Pre-trained WRF (or another mesoscale model) is downscaled from ERA5 or operational analysis over the past several years creating a database of higher-resolution modeling over a domain at ~2 kilometers. NVIDIA has experience accelerating WRF and IBM’s GRAF model using GPUs. Thus, generating a few thousand cycles of WRF over a region would be computationally efficient.

The CorrDiff is the magic sauce that links the lower resolution global ensembles with the highest resolution mesoscale WRF data.

The Earth-2 platform, part of the Nvidia CUDA-X microservices software, leverages advanced AI models and the CorrDiff generative AI model to produce high-resolution simulations 1,000 times faster and 3,000 times more energy-efficient than current numerical models.

What is CorrDiff?

we employ a two-step approach Corrector Diffusion (CorrDiff), where a UNet prediction of the mean is corrected by a diffusion step.

In this context, ML downscaling enters as an advanced (non linear) form of statistical downscaling with potential to emulate the fidelity of dynamical downscaling.

  1. A physics-inspired, two-step approach (CorrDiff) to learn mappings between low- and high-resolution weather data with high fidelity.

  2. CorrDiff provides realistic measures of stochasticity and uncertainty, in terms of Continuous Rank Probability Score (CRPS) and by comparing spectra and distributions.

  3. CorrDiff reproduces the physics of coherent weather phenomena remarkably well, correcting frontal systems and typhoons.

  4. CorrDiff is sample-efficient, learning effectively from just 4 years of data.

  5. CorrDiff on a single GPU is at least 22 times faster and 1,300 times more energy efficient than the numerical model used to produce its high resolution training data, which is run on 928 CPU cores.

NVIDIA has practically unlimited GPU power and the techniques and software to throw at this problem. But what will be the ultimate result? My thoughts based upon the last 1-year of global ML/AI weather modeling: this is a very complicated and still computationally expensive system in order to downscale large scale global models and replicate high-resolution mesoscale model ensembles like WRF over rather small domains. While the system can “learn physics” and replicate incredibly detailed weather systems such as Typhoons, it’s not yet clear to me how this system will outperform the underlying NWP model initialized with the best possible initial conditions. Of course, you still need the NWP system to generate the analysis which is based upon advanced (ensemble) data assimilation and a 6-12 hours model integration.

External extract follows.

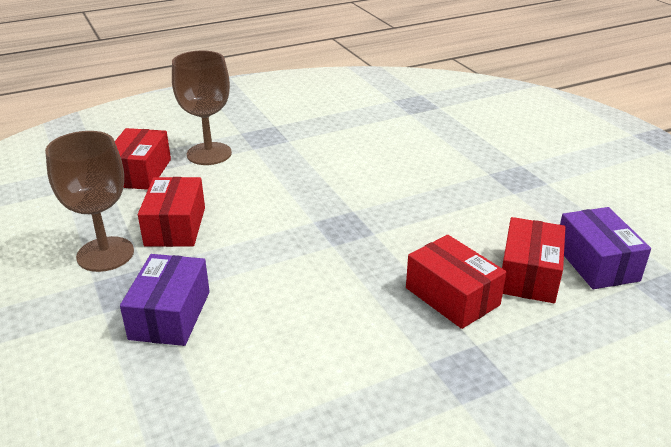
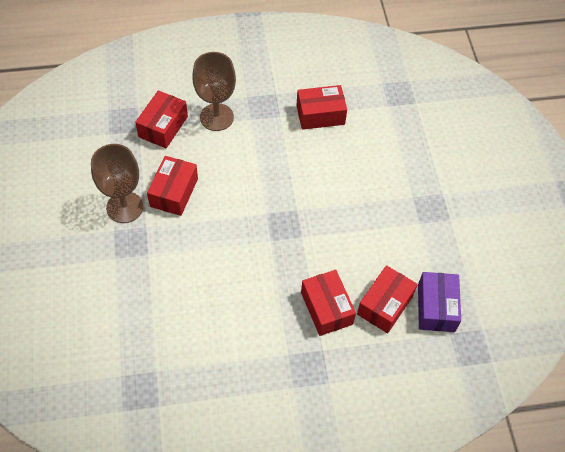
camera: 15 degrees right, 25 degrees up
purple box [120,254,210,346] -> none
none -> red box [297,85,347,130]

The advantages seem to be running 2-kilometer downscale ensembles out to 15-days at minimal computation expense, generating an enormous repository of data, which may represent the probability distribution of solutions. This could be integrated in climate mode to downscale hundreds or thousands of years for hyperlocal simulations of the next decades due to climate change.

The inferences or A.I. trained forecasts are excellent contributions to medium range forecasting — and Deep Mind has shown progress with ensembles. Same with ECMWF AIFS in ensemble mode. However, capturing extremes and the non-linearities of the atmosphere-ocean coupled system remains elusive for current coarse resolution systems. However, with training data from a global 2-km model (DestinE), generated up front with CPUs and accelerated with GPUs, we may be getting closer to convective scale global forecasting.